On the cost of the exam, Maund said: “Although we all wish to see the cost of qualifying reduced, the JLD is no way advocating that decreasing the cost of qualification takes priority over ensuring qualifying solicitors are capable of the service that our clients expect of us. Quality does trump cost.”

“However, there is an absence of any evidence that the new proposals will improve quality to the extent that it will be worth the cost to firms or individuals. We can’t see how the new system is going to be cheaper than the current one.

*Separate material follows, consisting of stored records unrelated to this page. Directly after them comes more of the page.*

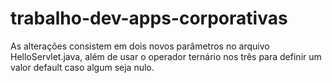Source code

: # trabalho-dev-apps-corporativas

As alterações consistem em dois novos parâmetros no arquivo HelloServlet.java, além de usar o operador ternário nos três para definir um valor default caso algum seja nulo.
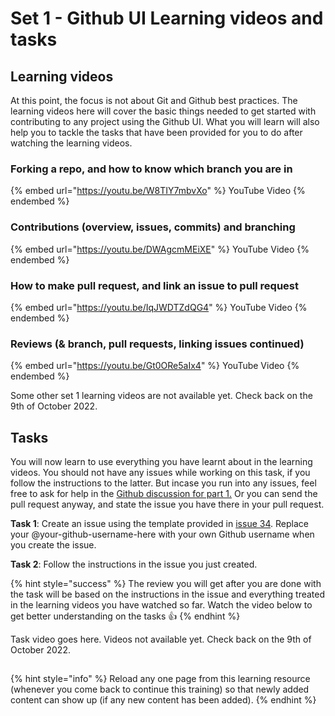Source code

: # Set 1 - Github UI Learning videos and tasks

## Learning videos

At this point, the focus is not about Git and Github best practices. The learning videos here will cover the basic things needed to get started with contributing to any project using the Github UI. What you will learn will also help you to tackle the tasks that have been provided for you to do after watching the learning videos.

### Forking a repo, and how to know which branch you are in

{% embed url="https://youtu.be/W8TIY7mbvXo" %}
YouTube Video
{% endembed %}

### Contributions (overview, issues, commits) and branching

{% embed url="https://youtu.be/DWAgcmMEiXE" %}
YouTube Video
{% endembed %}

### How to make pull request, and link an issue to pull request

{% embed url="https://youtu.be/IqJWDTZdQG4" %}
YouTube Video
{% endembed %}

### Reviews (& branch, pull requests, linking issues continued)

{% embed url="https://youtu.be/Gt0ORe5aIx4" %}
YouTube Video
{% endembed %}

Some other set 1 learning videos are not available yet. Check back on the 9th of October 2022.

## Tasks

You will now learn to use everything you have learnt about in the learning videos. You should not have any issues while working on this task, if you follow the instructions to the latter. But incase you run into any issues, feel free to ask for help in the [Github discussion for part 1.](https://github.com/Ifycode/git-github-training/discussions/79) Or you can send the pull request anyway, and state the issue you have there in your pull request.&#x20;

**Task 1**: Create an issue using the template provided in [issue 34](https://github.com/Ifycode/git-github-training/issues/34). Replace your @your-github-username-here with your own Github username when you create the issue.

**Task 2**: Follow the instructions in the issue you just created.

{% hint style="success" %}
The review you will get after you are done with the task will be based on the instructions in the issue and everything treated in the learning videos you have watched so far. Watch the video below to get better understanding on the tasks :thumbsup:
{% endhint %}

Task video goes here. Videos not available yet. Check back on the 9th of October 2022.

##

{% hint style="info" %}
Reload any one page from this learning resource (whenever you come back to continue this training) so that newly added content can show up (if any new content has been added).
{% endhint %}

“The SRA has said that the SQE will be of such a high level that you couldn’t pass it without having undertaken an extended period of study such as a qualifying law degree and the LPC – or something similar to the LPC which will probably cost around the same.

“Firms have made it abundantly clear they are still going to require a qualifying law degree or GDL and some sort of LPC-type qualification in addition to the SQE. As a result the system is starting to look exactly the same as before, only now there’s another box to tick and another thing to pay for.”

On diversity, Maund said: “The JLD loves the idea that this exam would level the playing field.”

“We also love the idea that the firm would use it as a benchmark.

“However, the probability of a large number of firms actually waiting until candidates are knocking on the door to admission as a solicitor before recruiting them is zero. The reality is we are moving in the opposite direction and firms are recruiting earlier.

“Therefore, it’s really likely that the people who attend top universities will still be plucked out in their second year, have their study and SQE exam paid for, while those who didn’t go to the best university because they didn’t have the best A levels will still have to paralegal for years before a firm will even look at them.”